• **TAREFAS PROPOSTAS**:
- a) As afirmações a seguir estão de acordo com o trecho sobre etnicidades no Brasil? Responda sim ou não para cada uma e cite literalmente as palavras do trecho que decidem a resposta. (i) A ressemantização implica uma revisão da memória coletiva dos grupos. (ii) A ideia de "tradicional" busca na continuidade histórica o critério de legitimidade da identidade reivindicada no presente. (iii) Os estudos de Sahlins estão entre os pontos de partida sobre o contexto de surgimento de novas etnicidades no Brasil.
- b) Segundo o trecho sobre etnicidades no Brasil, em quais conceitos de Sahlins (2003) se apoia principalmente a discussão sobre a interlocução entre a Antropologia e a História?
- c) Continue o trecho sobre etnicidades no Brasil a partir da última frase apresentada.

Referencial teórico ou conceitual
De acordo com o Arruti e Almeida (1996, 2002), o processo de formação dessas novas
etnicidades no Brasil contemporâneo tem se dado a partir da ressemantização, a qual implica uma
revisão da memória coletiva desses grupos, sua re-historicização, atualização e atribuição de novos
significados às identidades que a estas comunidades eram atribuídas.
A respeito da ideia de “tradicional”, deve-se ainda considerar que ela é vista como resultado
de um processo social de negociação de versões legítimas de uma ou mais histórias, sem que esta
busque na continuidade histórica o critério de legitimidade da identidade reivindicada no presente.
Para uma discussão aprofundada sobre esta interlocução entre a Antropologia e a História me baseio,
entre outros, nos estudos de Sahlins (2003), principalmente em sua discussão argumentação sobre o
conceito de estruturas da conjuntura e indigenização da modernidade. Especificamente sobre o
contexto de surgimento de novas etnicidades no Brasil tomo como ponto de partida os estudos de
Pacheco de Oliveira (1998); Arruti (1997, 2006) e Almeida (1996, 2002).

• **REGISTROS LISTADOS**:
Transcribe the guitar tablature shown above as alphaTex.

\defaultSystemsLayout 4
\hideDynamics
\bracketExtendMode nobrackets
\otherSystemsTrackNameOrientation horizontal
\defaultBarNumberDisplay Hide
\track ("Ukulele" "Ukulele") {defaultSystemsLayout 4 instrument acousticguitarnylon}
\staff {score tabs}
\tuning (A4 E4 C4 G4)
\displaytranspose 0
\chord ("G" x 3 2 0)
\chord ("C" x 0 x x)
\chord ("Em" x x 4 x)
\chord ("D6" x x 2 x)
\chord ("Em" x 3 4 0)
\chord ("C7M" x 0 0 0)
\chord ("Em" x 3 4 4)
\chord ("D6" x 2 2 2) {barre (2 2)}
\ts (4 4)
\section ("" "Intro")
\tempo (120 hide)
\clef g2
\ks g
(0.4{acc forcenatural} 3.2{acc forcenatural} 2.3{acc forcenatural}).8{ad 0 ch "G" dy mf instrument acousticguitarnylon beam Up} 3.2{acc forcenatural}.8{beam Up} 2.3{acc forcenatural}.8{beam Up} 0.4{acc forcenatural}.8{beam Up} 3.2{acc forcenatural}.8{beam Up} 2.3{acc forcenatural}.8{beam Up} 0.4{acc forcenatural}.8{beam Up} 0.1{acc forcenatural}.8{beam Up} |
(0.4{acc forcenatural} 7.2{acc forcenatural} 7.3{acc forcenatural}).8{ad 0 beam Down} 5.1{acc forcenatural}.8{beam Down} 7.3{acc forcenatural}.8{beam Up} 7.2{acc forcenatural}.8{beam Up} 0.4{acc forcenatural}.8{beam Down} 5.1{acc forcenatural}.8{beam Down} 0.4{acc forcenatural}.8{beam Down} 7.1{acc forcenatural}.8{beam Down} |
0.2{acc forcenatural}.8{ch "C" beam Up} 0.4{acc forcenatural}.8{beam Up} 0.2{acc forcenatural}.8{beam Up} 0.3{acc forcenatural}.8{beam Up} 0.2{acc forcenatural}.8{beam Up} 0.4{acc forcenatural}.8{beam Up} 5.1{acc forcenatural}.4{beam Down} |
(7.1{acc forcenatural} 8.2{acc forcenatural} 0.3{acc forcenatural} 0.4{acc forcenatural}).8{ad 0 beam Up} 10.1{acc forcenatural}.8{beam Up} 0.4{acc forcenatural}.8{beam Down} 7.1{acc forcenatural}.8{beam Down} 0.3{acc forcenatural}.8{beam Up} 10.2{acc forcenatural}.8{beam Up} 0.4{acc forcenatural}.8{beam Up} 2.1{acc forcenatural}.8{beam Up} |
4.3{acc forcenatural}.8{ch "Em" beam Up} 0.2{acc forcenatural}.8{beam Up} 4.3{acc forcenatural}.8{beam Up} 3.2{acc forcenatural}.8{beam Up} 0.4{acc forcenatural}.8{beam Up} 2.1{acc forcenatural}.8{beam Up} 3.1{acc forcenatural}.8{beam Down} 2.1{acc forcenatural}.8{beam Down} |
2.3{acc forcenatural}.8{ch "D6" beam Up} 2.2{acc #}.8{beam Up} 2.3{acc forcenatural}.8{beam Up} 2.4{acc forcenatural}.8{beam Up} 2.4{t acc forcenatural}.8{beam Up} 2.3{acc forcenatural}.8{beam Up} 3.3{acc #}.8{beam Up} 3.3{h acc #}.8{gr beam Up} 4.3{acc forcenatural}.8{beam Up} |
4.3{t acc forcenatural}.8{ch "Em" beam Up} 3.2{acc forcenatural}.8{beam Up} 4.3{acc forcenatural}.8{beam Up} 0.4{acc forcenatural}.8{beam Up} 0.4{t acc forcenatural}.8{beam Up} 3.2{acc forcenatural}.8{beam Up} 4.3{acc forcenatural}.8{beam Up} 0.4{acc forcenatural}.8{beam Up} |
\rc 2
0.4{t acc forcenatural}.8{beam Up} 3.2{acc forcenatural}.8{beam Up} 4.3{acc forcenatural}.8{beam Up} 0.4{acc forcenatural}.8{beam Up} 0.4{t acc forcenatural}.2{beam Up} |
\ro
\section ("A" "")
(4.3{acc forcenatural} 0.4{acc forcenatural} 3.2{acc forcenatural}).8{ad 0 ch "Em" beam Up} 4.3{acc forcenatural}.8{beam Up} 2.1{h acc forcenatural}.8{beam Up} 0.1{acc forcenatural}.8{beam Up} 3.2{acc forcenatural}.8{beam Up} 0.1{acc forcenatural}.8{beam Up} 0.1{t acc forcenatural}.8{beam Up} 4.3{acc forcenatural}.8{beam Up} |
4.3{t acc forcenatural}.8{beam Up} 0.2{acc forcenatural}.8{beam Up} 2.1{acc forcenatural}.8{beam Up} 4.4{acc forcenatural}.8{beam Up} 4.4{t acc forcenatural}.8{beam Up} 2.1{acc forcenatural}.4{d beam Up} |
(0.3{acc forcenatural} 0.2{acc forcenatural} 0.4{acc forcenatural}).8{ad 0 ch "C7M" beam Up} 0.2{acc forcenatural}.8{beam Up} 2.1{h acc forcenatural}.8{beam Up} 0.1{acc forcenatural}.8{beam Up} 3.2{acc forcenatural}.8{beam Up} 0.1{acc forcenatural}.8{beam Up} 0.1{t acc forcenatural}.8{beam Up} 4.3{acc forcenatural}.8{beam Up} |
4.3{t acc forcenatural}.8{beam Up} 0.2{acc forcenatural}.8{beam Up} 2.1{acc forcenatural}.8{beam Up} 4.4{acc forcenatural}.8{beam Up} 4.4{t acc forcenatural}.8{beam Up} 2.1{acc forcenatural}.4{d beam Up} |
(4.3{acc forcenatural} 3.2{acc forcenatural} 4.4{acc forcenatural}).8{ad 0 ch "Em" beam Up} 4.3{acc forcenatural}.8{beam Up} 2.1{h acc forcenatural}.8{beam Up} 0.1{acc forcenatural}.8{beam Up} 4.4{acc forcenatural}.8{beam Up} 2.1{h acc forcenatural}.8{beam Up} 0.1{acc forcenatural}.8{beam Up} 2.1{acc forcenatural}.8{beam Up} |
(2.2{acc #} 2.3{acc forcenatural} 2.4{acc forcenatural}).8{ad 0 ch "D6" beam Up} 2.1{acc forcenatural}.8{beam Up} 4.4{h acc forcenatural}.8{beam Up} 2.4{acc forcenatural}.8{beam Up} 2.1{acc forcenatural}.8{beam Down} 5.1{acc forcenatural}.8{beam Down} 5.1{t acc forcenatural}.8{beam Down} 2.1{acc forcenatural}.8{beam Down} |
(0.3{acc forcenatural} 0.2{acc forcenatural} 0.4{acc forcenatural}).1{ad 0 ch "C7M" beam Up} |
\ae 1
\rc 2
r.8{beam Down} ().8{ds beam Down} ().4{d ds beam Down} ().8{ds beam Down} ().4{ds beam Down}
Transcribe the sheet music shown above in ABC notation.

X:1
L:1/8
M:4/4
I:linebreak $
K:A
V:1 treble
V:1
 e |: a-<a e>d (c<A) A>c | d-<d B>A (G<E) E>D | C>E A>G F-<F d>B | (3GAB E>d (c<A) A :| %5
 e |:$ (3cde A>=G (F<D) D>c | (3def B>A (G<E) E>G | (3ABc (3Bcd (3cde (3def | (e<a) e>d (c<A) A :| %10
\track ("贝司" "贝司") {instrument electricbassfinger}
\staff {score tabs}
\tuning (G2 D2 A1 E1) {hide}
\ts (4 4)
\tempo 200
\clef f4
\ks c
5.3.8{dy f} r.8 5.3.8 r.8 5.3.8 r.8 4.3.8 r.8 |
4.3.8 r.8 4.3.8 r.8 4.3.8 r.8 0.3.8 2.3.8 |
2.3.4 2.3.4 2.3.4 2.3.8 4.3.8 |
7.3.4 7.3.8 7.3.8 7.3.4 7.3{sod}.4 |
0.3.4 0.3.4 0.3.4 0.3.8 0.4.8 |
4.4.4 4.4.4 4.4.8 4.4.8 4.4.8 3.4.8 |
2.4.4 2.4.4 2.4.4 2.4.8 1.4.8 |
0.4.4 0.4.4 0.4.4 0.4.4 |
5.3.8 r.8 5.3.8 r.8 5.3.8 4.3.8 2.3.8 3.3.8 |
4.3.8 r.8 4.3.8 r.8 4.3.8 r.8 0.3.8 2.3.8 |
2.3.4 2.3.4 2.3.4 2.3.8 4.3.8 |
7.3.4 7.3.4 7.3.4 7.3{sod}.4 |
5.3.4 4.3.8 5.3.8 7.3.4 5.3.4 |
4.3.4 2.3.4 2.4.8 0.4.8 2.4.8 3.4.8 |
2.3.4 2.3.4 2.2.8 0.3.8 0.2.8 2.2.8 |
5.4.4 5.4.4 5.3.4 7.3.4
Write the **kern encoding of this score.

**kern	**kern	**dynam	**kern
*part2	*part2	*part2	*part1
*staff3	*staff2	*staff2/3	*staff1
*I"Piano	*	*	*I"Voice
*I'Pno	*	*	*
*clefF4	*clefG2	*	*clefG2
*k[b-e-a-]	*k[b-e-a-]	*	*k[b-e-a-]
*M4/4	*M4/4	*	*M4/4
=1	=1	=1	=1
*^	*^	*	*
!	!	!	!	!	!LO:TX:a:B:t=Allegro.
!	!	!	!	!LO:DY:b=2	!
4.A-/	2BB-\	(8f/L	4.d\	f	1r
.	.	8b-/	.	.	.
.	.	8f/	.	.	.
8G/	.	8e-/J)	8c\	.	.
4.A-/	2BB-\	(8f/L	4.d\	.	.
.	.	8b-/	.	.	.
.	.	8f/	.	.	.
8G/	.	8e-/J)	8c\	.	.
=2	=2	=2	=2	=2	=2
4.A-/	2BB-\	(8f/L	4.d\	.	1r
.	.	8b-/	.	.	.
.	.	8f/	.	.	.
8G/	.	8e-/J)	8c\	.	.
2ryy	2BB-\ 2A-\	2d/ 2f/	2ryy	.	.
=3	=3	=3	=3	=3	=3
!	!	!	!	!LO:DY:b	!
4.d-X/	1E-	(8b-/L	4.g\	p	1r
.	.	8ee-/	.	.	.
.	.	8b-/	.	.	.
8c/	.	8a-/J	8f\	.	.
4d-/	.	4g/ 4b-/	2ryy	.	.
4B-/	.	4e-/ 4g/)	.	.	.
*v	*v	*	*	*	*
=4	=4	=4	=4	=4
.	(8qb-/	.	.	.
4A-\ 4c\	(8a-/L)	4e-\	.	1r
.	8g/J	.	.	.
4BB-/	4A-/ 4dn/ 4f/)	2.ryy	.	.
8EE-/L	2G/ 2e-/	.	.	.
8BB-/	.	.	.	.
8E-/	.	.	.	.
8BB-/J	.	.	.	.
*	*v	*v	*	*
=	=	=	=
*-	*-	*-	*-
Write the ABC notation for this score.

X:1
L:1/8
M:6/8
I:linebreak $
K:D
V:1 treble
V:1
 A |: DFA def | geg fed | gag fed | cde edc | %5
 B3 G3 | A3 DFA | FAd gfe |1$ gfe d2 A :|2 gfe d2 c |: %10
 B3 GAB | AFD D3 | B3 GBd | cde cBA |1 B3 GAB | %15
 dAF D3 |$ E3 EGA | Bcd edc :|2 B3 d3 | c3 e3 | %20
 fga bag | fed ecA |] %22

• **RESPOSTAS DOS EXERCÍCIOS**:
- a)
(i) Sim: "implica uma revisão da memória coletiva desses grupos".
(ii) Não: "sem que esta busque na continuidade histórica o critério de legitimidade da identidade reivindicada no presente".
(iii) Não: "tomo como ponto de partida os estudos de Pacheco de Oliveira (1998); Arruti (1997, 2006) e Almeida (1996, 2002)".

- b) Nos conceitos de estruturas da conjuntura e de indigenização da modernidade.

- c)
Assim, a afirmação da tradição não é uma recusa à modernidade, mas sim a marcação de
possibilidades de inserção na modernidade a partir de projetos alternativos ao modelo imposto pela
modernidade ocidental em suas bases coloniais (SANTOS, 2006). Levando em conta que a pertença
étnico-racial é expressa coletiva e subjetivamente e que não se dá de modo uníssono entre todos os
integrantes de uma comunidade, a proposta desta pesquisa é perceber essas variações a partir das
diferenças geracionais, concentrando-se na parcela juvenil desta comunidade.
27
Metodologia e procedimentos
No intuito de construir colaborativamente um saber antropológico com os/as jovens
quilombolas é que se pretende trabalhar com a concepção polissêmica do termo “tradução”, tanto no
nível metodológico e epistemológico quanto no nível intersubjetivo e afetivo envoltos no processo de
construção do conhecimento etnográfico. A proposta é que, para além de meros “informantes”, tais
jovens se apropriem da pesquisa tornando-se seus interlocutores. Deste modo, para colocar a termo a
“tradução” serão acionados os seguintes passos e instrumentos metodológicos:
a) Análise de documentos históricos dos Relatórios Antropológicos de Caracterização Histórica,
Econômica e Sócio-cultural das comunidades selecionadas.
b) A observação participante nas comunidades escolhidas com registro em diário de campo. Nesta
ocasião serão feitas entrevistas em forma de conversas informais principalmente com os jovens da
comunidade para seleção dos interlocutores da segunda etapa da pesquisa.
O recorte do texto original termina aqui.